WORK ITEM: Each line from the one that contains "none -> green plate [374,365,434,402]" down to the last line of the material should be retyped exactly as it stands.

THE DATA:
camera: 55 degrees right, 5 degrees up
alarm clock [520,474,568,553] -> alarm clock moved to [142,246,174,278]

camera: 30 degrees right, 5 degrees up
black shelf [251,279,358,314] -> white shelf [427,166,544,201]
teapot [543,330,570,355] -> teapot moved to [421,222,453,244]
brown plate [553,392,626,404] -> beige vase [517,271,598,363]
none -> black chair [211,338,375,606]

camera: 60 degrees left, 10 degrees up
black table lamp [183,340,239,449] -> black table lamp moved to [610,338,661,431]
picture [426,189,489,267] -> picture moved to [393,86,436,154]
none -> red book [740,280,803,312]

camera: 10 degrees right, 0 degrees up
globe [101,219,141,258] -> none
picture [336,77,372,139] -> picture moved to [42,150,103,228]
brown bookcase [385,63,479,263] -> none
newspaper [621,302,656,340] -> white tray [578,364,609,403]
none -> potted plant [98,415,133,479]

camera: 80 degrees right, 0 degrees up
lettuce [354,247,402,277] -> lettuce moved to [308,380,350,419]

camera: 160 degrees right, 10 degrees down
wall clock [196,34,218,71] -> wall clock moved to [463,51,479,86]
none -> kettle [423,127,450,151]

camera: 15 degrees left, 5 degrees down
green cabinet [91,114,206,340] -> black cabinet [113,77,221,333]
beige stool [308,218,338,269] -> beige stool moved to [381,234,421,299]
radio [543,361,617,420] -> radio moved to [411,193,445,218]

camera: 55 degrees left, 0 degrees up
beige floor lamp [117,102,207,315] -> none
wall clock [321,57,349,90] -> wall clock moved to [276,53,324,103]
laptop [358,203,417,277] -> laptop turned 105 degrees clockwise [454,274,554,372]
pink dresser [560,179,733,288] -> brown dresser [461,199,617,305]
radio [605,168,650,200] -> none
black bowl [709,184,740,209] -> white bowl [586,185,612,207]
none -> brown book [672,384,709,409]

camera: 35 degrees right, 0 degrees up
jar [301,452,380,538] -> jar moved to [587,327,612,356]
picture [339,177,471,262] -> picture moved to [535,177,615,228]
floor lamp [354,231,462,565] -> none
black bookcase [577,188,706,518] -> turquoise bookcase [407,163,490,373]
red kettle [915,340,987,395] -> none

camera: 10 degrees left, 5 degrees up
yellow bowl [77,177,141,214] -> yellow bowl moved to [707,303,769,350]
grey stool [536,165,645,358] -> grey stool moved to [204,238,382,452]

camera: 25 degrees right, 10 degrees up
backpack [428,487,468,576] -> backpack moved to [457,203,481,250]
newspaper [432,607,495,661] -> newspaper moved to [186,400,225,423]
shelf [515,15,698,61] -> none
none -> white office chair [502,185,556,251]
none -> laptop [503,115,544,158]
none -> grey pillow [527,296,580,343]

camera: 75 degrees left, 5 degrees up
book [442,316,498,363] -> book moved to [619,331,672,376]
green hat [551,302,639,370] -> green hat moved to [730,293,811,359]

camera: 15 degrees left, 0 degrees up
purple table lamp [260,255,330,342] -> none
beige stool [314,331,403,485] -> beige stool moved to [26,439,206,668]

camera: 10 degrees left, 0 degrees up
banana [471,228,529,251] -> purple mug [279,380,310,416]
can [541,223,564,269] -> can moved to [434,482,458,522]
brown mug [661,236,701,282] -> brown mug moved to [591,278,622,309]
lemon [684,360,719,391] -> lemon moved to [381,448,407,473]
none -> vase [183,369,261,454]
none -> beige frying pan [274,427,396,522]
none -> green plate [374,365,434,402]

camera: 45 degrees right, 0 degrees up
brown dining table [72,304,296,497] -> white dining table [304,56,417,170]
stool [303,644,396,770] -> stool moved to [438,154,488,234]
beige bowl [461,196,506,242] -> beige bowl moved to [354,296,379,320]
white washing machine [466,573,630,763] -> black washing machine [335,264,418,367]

FINISHED EXERCISE:
none -> green plate [374,365,434,402]

camera: 45 degrees right, 0 degrees up
brown dining table [72,304,296,497] -> white dining table [304,56,417,170]
stool [303,644,396,770] -> stool moved to [438,154,488,234]
beige bowl [461,196,506,242] -> beige bowl moved to [354,296,379,320]
white washing machine [466,573,630,763] -> black washing machine [335,264,418,367]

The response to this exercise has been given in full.